If the object were bigger, then yes, I'd still be curious about how it came to be. I'm not sure if you're implying that I'm NOT curious about the origins of our universe? Because I definitely am. I'm just not prepared to make claims about the origins of the universe that aren't backed up by evidence.
That's fair, but I want to drive home that the point I'm making in all of this is not specifically that you must subscribe to this line of thinking, but rather that
there is a reasonable philosophical basis for believing in God. I started down this cosmological rabbit-hole because several users here were accusing religious followers of simply being devoted to blind faith.
(And blind faith is actually a heresy in Catholicism! It's referred to as "fideism" and it's highly frowned upon in the Catechism)
If you don't think I'd accept the premise that some object was always here without being contingent on anything, then why do you think it's fine to accept that for yourself?
I'm not sure I understand the question; I would also question an object existing that wasn't contingent on anything else. If you're referring to God, I'll answer that momentarily.
You can't assume that the same rules of our universe apply to before the Big Bang. One planck time after the Big Bang, our universe and all of our physics as we know it apply. Before then, we don't know because our current models of physics break down.
https://en.m.wikipedia.org/wiki/Chronology_of_the_universe
You are getting caught up in the semantics of what "nothing" is and that makes you feel like that is a contradiction in the first law of thermodynamics. Matter is energy and energy is matter, and if the total energy of the system is the same from the beginning of the Big Bang until now, then nothing is contradictory.
By "nothing," I mean very specifically that--no quarks of matter, no energy, no vacuum of emptiness, no actual laws of existence itself.
If you're trying to make a case for what was around before the Big Bang, you can't because "before" implies time, and we don't know if time exists before the Big Bang because all of our models of physics break down the further back we try to extrapolate.
It's indeed possible that time could not have existed "prior" (for lack of a better word) to the Big Bang, but that still leaves the question hanging in the air of why there is something rather than nothing.
This is something of a sidetrack, but I'm curious which of these three options you feel is most likely:
A) The universe has no explanation; it exists for no reason
B) The universe explains itself
C) The universe has an explanation outside of itself in something that explains itself
1. What is your evidence to support premise 1? We can trace the present forms of all current matter back to their composite fundamental particles to almost the beginning of the Big Bang, but we don't know if there was a cause for that because we can't observe that far back.
Isn't evidence for "everything that began to exist has a cause" all around us?

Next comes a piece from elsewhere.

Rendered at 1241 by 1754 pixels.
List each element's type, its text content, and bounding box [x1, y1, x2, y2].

Basically anything, really--my lamp's existence was caused by being manufactured in some factory, my Mounds bar's existence formed from the perfect marriage of dark chocolate and coconut flakes, etc. But more specifically about the matter itself, have we ever observed something coming from nothing? And if it's false, shouldn't we have at least some observations of that happening rather than our scientific method doing nothing but verifying this premise?
2. What is your evidence to support premise 2? The current presentation of the universe as we know it today "began to exist" 14 billion years ago, but that could have been the same matter and energy just arranged in a different way "before" then, but we don't know because we can't observe that far back in time, if time even exists.

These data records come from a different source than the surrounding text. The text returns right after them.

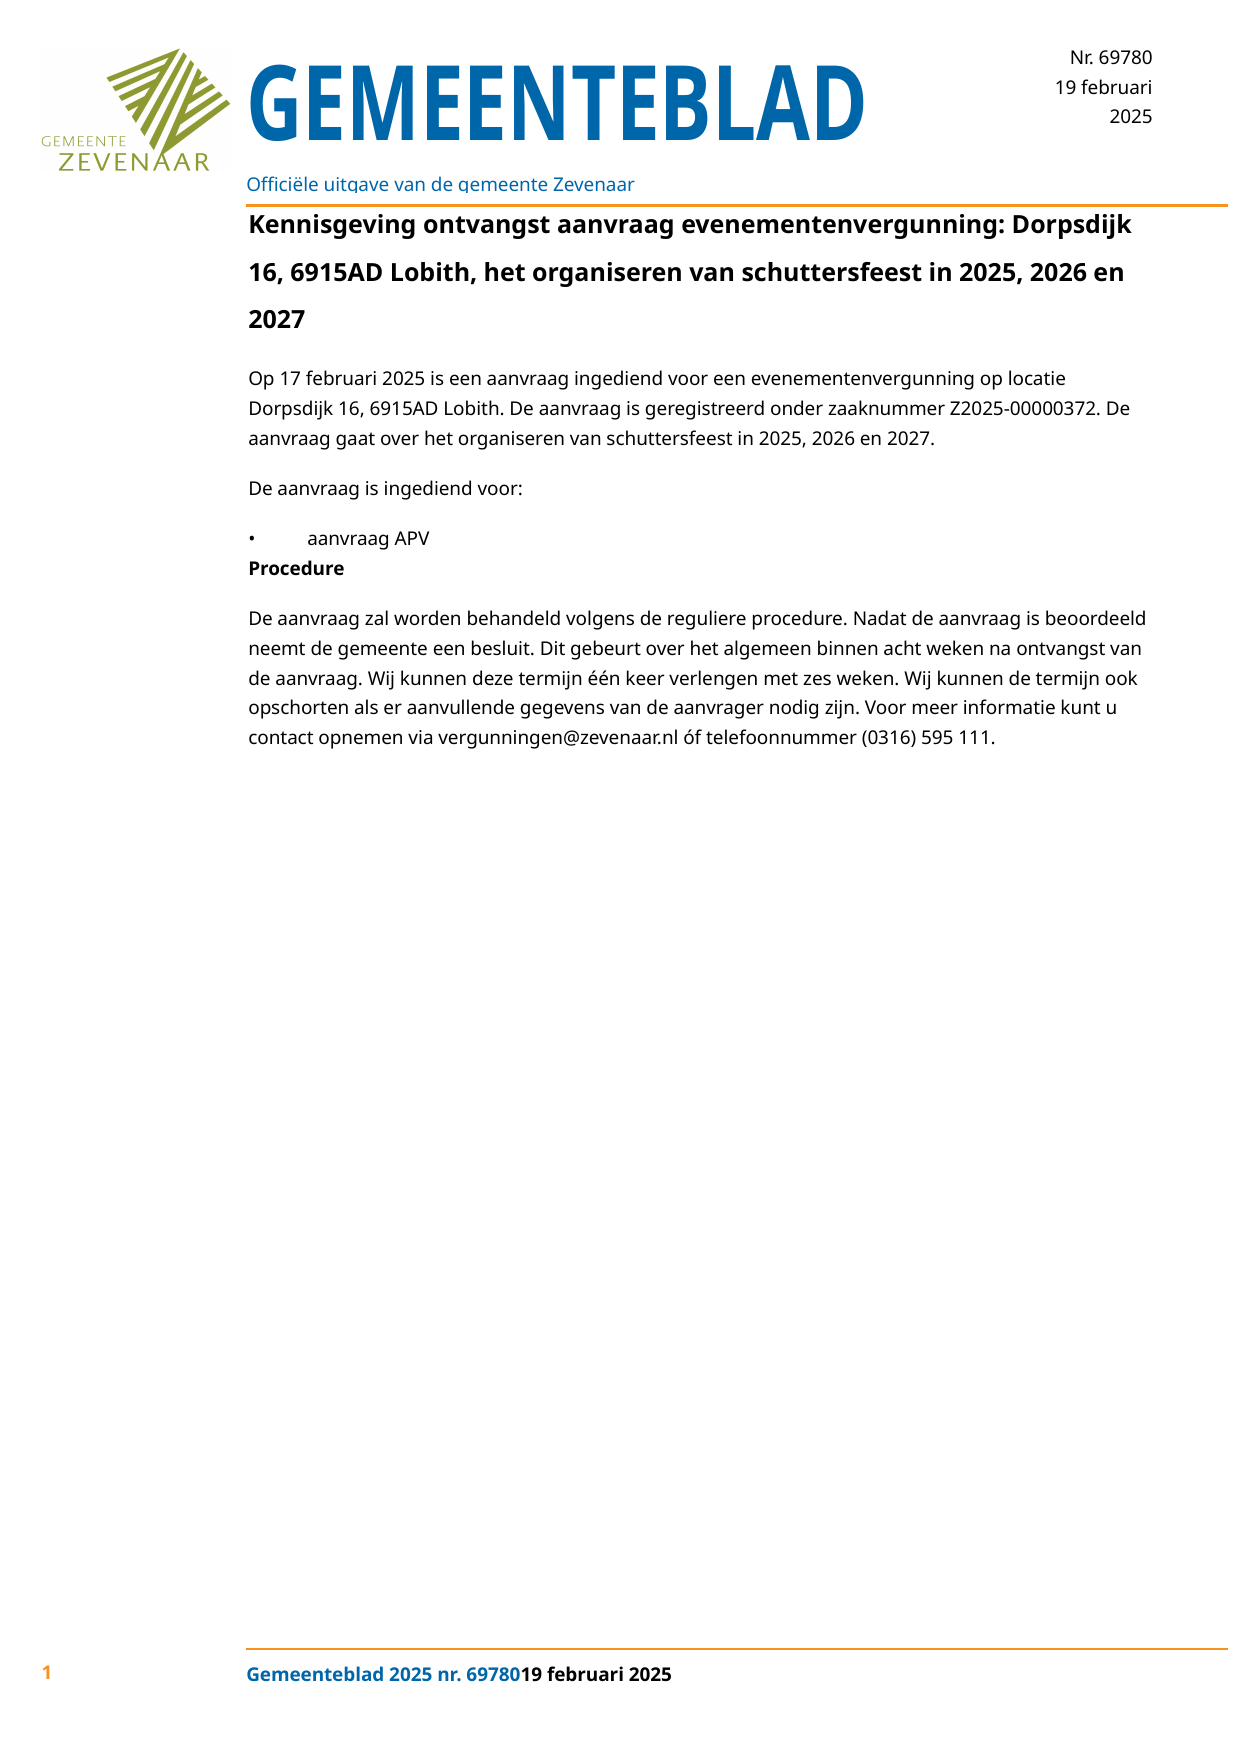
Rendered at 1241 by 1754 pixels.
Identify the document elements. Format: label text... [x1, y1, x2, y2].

text Procedure [248, 555, 1152, 581]
text Kennisgeving ontvangst aanvraag evenementenvergunning: Dorpsdijk 16, 6915AD Lobith, het organiseren van schuttersfeest in 2025, 2026 en 2027 [248, 207, 1152, 336]
list aanvraag APV [248, 526, 1152, 551]
text Op 17 februari 2025 is een aanvraag ingediend voor een evenementenvergunning op locatie Dorpsdijk 16, 6915AD Lobith. De aanvraag is geregistreerd onder zaaknummer Z2025-00000372. De aanvraag gaat over het organiseren van schuttersfeest in 2025, 2026 en 2027. [248, 366, 1152, 450]
picture [41, 47, 231, 172]
text De aanvraag is ingediend voor: [248, 475, 1152, 501]
text De aanvraag zal worden behandeld volgens de reguliere procedure. Nadat de aanvraag is beoordeeld neemt de gemeente een besluit. Dit gebeurt over het algemeen binnen acht weken na ontvangst van de aanvraag. Wij kunnen deze termijn één keer verlengen met zes weken. Wij kunnen de termijn ook opschorten als er aanvullende gegevens van de aanvrager nodig zijn. Voor meer informatie kunt u contact opnemen via vergunningen@zevenaar.nl óf telefoonnummer (0316) 595 111. [248, 606, 1152, 749]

In that case, the cause of our universe would just be another universe, which only pushes the discussion back an extra step (what made THAT universe?). I don't think it's an infinite chain either, as all physical systems move toward disorder and decay according to the second law of thermodynamics. If the universe never began to exist (that is, if it was eternal), everything in the universe would have run out of energy long ago.

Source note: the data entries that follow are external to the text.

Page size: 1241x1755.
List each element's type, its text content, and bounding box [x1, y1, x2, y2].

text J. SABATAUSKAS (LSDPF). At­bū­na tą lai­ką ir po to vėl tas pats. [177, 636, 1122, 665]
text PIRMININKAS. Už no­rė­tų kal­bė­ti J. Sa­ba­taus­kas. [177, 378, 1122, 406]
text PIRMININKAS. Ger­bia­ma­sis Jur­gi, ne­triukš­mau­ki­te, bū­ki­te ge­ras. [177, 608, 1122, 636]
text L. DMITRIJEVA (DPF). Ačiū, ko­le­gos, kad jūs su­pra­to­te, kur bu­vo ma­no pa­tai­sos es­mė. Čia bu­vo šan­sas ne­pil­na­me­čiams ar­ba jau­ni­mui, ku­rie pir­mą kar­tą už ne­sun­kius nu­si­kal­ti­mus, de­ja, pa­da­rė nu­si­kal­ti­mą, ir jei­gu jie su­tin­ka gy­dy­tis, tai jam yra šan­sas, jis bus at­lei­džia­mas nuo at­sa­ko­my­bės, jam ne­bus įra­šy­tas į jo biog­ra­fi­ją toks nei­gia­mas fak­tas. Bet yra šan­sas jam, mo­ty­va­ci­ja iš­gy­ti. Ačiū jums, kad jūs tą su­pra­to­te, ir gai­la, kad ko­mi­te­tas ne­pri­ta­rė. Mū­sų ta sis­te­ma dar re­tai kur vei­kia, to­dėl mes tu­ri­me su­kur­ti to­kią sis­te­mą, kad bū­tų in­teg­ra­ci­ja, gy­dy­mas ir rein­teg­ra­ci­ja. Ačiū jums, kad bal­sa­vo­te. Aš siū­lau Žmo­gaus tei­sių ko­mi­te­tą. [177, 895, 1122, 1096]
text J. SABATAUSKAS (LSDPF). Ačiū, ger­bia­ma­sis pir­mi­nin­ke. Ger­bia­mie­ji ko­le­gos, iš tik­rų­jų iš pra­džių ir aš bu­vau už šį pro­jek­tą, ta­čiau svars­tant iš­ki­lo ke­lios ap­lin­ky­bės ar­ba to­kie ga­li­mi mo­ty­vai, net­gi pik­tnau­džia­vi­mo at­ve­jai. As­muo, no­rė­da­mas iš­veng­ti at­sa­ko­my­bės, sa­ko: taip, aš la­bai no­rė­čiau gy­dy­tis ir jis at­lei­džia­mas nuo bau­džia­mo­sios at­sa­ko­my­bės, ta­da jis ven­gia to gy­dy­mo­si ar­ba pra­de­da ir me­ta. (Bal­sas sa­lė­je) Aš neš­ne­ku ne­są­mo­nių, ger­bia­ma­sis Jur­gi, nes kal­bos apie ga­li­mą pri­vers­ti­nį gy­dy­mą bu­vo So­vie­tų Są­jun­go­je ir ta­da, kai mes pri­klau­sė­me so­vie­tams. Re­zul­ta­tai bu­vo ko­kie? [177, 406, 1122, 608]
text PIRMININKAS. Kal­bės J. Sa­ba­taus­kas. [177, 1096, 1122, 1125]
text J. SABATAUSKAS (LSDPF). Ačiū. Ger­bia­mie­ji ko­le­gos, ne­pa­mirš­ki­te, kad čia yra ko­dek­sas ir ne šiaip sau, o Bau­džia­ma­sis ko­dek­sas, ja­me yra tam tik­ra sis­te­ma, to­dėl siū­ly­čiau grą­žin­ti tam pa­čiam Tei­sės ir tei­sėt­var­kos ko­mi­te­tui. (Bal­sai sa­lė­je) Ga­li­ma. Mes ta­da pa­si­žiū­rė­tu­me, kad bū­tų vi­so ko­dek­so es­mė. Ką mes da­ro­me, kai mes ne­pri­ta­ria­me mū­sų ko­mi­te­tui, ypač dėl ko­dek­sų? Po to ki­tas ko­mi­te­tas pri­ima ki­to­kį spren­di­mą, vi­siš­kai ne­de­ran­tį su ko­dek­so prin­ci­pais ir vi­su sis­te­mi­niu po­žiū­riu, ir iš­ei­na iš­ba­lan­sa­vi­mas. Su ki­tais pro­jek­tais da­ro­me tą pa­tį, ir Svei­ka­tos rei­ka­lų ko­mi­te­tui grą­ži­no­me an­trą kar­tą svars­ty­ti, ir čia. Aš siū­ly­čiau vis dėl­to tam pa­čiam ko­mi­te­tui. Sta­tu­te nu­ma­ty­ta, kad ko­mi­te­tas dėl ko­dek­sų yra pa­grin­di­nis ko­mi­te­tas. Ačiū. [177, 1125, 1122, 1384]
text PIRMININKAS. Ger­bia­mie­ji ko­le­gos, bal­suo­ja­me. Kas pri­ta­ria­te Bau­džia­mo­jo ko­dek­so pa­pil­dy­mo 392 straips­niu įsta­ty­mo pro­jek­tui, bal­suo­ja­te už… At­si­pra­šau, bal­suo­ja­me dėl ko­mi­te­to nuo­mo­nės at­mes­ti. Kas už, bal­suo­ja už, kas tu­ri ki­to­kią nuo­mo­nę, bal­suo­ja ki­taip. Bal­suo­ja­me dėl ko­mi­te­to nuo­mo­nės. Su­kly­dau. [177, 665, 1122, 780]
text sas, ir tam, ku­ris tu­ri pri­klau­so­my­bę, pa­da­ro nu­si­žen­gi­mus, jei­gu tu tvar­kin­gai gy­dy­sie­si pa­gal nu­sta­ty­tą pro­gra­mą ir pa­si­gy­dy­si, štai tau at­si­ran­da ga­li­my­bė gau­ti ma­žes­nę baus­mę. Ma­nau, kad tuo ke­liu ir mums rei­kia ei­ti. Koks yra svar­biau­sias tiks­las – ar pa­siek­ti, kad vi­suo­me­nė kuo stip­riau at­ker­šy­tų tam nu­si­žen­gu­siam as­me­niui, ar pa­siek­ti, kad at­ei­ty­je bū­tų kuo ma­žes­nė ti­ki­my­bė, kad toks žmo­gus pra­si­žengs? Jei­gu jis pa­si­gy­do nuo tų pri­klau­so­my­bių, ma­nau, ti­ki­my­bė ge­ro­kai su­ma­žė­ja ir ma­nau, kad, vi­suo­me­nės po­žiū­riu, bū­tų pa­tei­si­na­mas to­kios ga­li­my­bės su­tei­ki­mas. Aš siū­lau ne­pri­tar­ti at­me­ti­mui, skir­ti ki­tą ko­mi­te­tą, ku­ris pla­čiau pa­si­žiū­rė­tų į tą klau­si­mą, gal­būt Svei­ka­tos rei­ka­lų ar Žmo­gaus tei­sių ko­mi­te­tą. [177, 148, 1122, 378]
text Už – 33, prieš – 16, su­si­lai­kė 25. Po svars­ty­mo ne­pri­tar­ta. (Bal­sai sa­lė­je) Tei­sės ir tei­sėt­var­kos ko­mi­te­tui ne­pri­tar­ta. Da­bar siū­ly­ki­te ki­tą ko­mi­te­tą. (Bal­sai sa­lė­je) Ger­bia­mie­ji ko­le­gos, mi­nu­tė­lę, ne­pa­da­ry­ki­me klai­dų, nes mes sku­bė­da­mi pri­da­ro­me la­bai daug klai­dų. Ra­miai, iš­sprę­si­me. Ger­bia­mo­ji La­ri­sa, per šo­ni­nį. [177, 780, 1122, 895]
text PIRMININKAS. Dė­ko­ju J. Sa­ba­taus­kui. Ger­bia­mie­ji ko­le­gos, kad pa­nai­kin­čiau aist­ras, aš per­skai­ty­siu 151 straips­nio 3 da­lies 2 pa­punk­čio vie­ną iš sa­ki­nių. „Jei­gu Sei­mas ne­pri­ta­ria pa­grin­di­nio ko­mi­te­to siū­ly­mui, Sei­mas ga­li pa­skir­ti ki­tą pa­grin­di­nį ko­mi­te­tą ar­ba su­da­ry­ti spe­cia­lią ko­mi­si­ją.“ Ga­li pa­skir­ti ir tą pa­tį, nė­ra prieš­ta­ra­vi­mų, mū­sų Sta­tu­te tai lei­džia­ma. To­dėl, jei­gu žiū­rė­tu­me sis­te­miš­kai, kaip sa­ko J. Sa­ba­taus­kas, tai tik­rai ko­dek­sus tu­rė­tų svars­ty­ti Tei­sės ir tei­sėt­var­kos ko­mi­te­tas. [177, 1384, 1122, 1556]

3. You're trying to prove God, right? If that's they case, why is the word "God" not present at all in either your premises or your conclusion?
I'm not exactly trying to prove God, but pushing back on the claim in this thread that there's no evidence for a reasonable belief the existence of a god. The "cause" mentioned in the conclusion points to the existence of God, but we hadn't really gotten there yet. It's true that one could agree with the premises and conclusion and still push back on the idea that the "cause" could be God, but that's a different part of the discussion with its own ideas to explore.
4. I assume you're talking about an eternal God right? What is the cause of God? And, if God doesn't have a cause, why do you make a special exception for that in violation of Premise 1?
Yes, the God in this case would be eternal, and as such, not "begin to exist" at all. The premises apply to our reality as we know it, not things outside of that. If the first cause created all space and time, by definition it couldn't be bound by space or time, since it made those things. I believe that this cause of the universe would have to be extremely powerful to make something from nothing. To me, that starts to add up to something like God.
Thanks for the discussion thus far, by the way. But to reiterate, my goal isn't specifically to convince you that God could exist, but to show that people can believe in God without requiring blind faith.